Quase todas as críticas e os episódios mais contro­versos estão concentrados no artigo publicado pelo The Wall Street Journal e explicam a imensa contro­vérsia que o texto gerou na internet. Mas o livro de Amy não é a apologia do "estilo chinês". Está mais para as memórias de uma mãe comum - com suas alegrias, vitórias, seus erros e mágoas.

"Tenho muitos arrependimentos. Gostaria de não ter sido tão dura. Gostaria de não ter perdido a paciência tantas vezes. Gostaria de ter prestado mais atenção mais cedo às personalidades de minhas filhas. Talvez ter dado a elas um pouco mais de escolha", diz.

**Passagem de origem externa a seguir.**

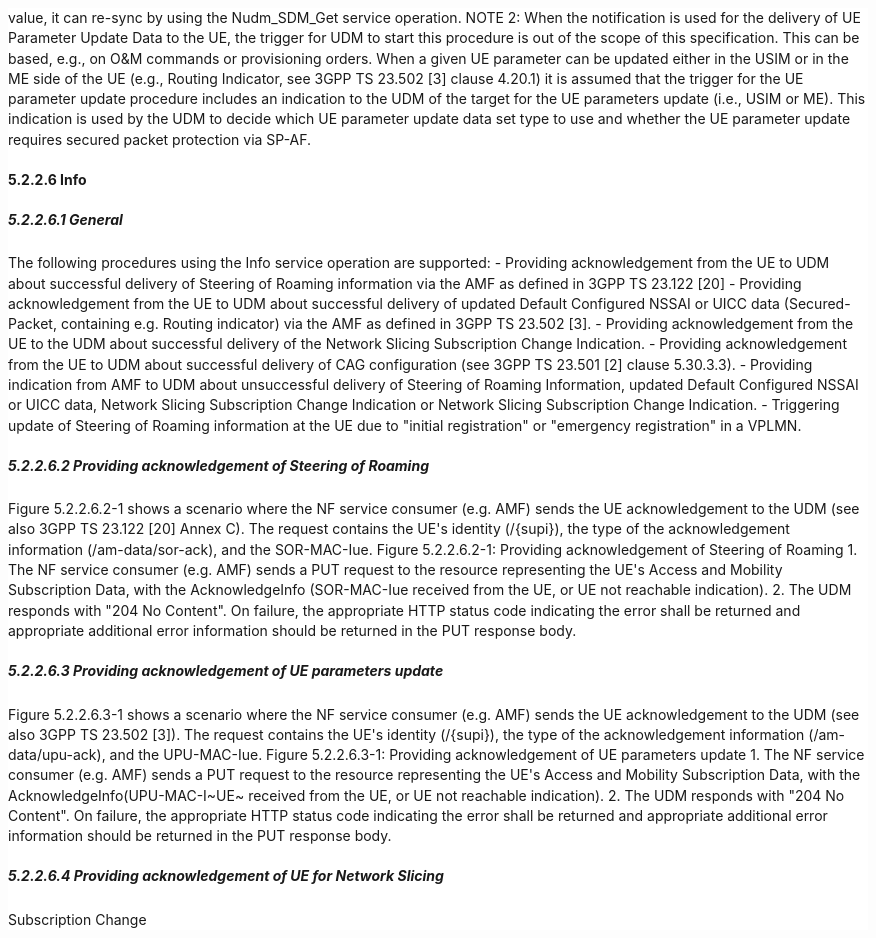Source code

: value, it can re-sync by using the Nudm_SDM_Get service operation.
NOTE 2: When the notification is used for the delivery of UE Parameter Update
Data to the UE, the trigger for UDM to start this procedure is out of the
scope of this specification. This can be based, e.g., on O&M commands or
provisioning orders. When a given UE parameter can be updated either in the
USIM or in the ME side of the UE (e.g., Routing Indicator, see 3GPP TS 23.502
[3] clause 4.20.1) it is assumed that the trigger for the UE parameter update
procedure includes an indication to the UDM of the target for the UE
parameters update (i.e., USIM or ME). This indication is used by the UDM to
decide which UE parameter update data set type to use and whether the UE
parameter update requires secured packet protection via SP-AF.
#### 5.2.2.6 Info
##### 5.2.2.6.1 General
The following procedures using the Info service operation are supported:
\- Providing acknowledgement from the UE to UDM about successful delivery of
Steering of Roaming information via the AMF as defined in 3GPP TS 23.122 [20]
\- Providing acknowledgement from the UE to UDM about successful delivery of
updated Default Configured NSSAI or UICC data (Secured-Packet, containing e.g.
Routing indicator) via the AMF as defined in 3GPP TS 23.502 [3].
\- Providing acknowledgement from the UE to the UDM about successful delivery
of the Network Slicing Subscription Change Indication.
\- Providing acknowledgement from the UE to UDM about successful delivery of
CAG configuration (see 3GPP TS 23.501 [2] clause 5.30.3.3).
\- Providing indication from AMF to UDM about unsuccessful delivery of
Steering of Roaming Information, updated Default Configured NSSAI or UICC
data, Network Slicing Subscription Change Indication or Network Slicing
Subscription Change Indication.
\- Triggering update of Steering of Roaming information at the UE due to
\"initial registration\" or \"emergency registration\" in a VPLMN.
##### 5.2.2.6.2 Providing acknowledgement of Steering of Roaming
Figure 5.2.2.6.2-1 shows a scenario where the NF service consumer (e.g. AMF)
sends the UE acknowledgement to the UDM (see also 3GPP TS 23.122 [20] Annex
C). The request contains the UE\'s identity (/{supi}), the type of the
acknowledgement information (/am-data/sor-ack), and the SOR-MAC-Iue.
Figure 5.2.2.6.2-1: Providing acknowledgement of Steering of Roaming
1\. The NF service consumer (e.g. AMF) sends a PUT request to the resource
representing the UE\'s Access and Mobility Subscription Data, with the
AcknowledgeInfo (SOR-MAC-Iue received from the UE, or UE not reachable
indication).
2\. The UDM responds with \"204 No Content\".
On failure, the appropriate HTTP status code indicating the error shall be
returned and appropriate additional error information should be returned in
the PUT response body.
##### 5.2.2.6.3 Providing acknowledgement of UE parameters update
Figure 5.2.2.6.3-1 shows a scenario where the NF service consumer (e.g. AMF)
sends the UE acknowledgement to the UDM (see also 3GPP TS 23.502 [3]). The
request contains the UE\'s identity (/{supi}), the type of the acknowledgement
information (/am-data/upu-ack), and the UPU-MAC-Iue.
Figure 5.2.2.6.3-1: Providing acknowledgement of UE parameters update
1\. The NF service consumer (e.g. AMF) sends a PUT request to the resource
representing the UE\'s Access and Mobility Subscription Data, with the
AcknowledgeInfo(UPU-MAC-I~UE~ received from the UE, or UE not reachable
indication).
2\. The UDM responds with \"204 No Content\".
On failure, the appropriate HTTP status code indicating the error shall be
returned and appropriate additional error information should be returned in
the PUT response body.
##### 5.2.2.6.4 Providing acknowledgement of UE for Network Slicing
Subscription Change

• Disciplina e sucesso na escola

Ana Cristina com os filhos, Beatriz e Gabriel

"Antes de estipular uma regra, penso se ela é válida, quais os benefícios e as desvantagens. Tenho medo de errar, é claro, mas, depois que decidi, não volto atrás. Certa vez, meus filhos questionaram a regra de não fazer trabalho em grupo na casa de colegas. A regra é: ou se reúnem na escola ou cada um faz uma parte em casa e depois juntam tudo. Ir à casa de alguém é pretexto para não estudar. Eles argumentaram que todo mundo fazia e que, por causa da regra, ninguém mais queria fazer trabalho com eles. Mas mantive minha posição. Agora, por causa dos bons trabalhos que apresentam, os colegas que realmente estão interessados nos estudos pedem para trabalhar em grupo com eles."

• Quem decide são os filhos

Silvio Rodrigues e Larissa, com os filhos, Beatrlz e Victor

Tenho seis instrumentos musicais na minha casa e nunca obriguei meus filhos a tocar nada. Lembro do exemplo da minha irmã mais velha. Ela foi a única que estudou em conservatório de música, obrigada pelos pais. Hoje, não consegue nem chegar perto de um piano. O Victor tem todos esses instrumentos ao seu dispor, mas gosta da natação. Colocamos a Beatriz também, mas ela desistiu de nadar. Resolveu que queria fazer balé. Queria muito. Fez quatro aulas e desistiu. Agora quer fazer ginástica olímpica. Se desistir, vamos ver o que ela quer fazer. Não posso obrigá-Ia a entrar em um curso e seguir até o final. O Victor achou o que gosta e, em algum momento, ela também vai encontrar."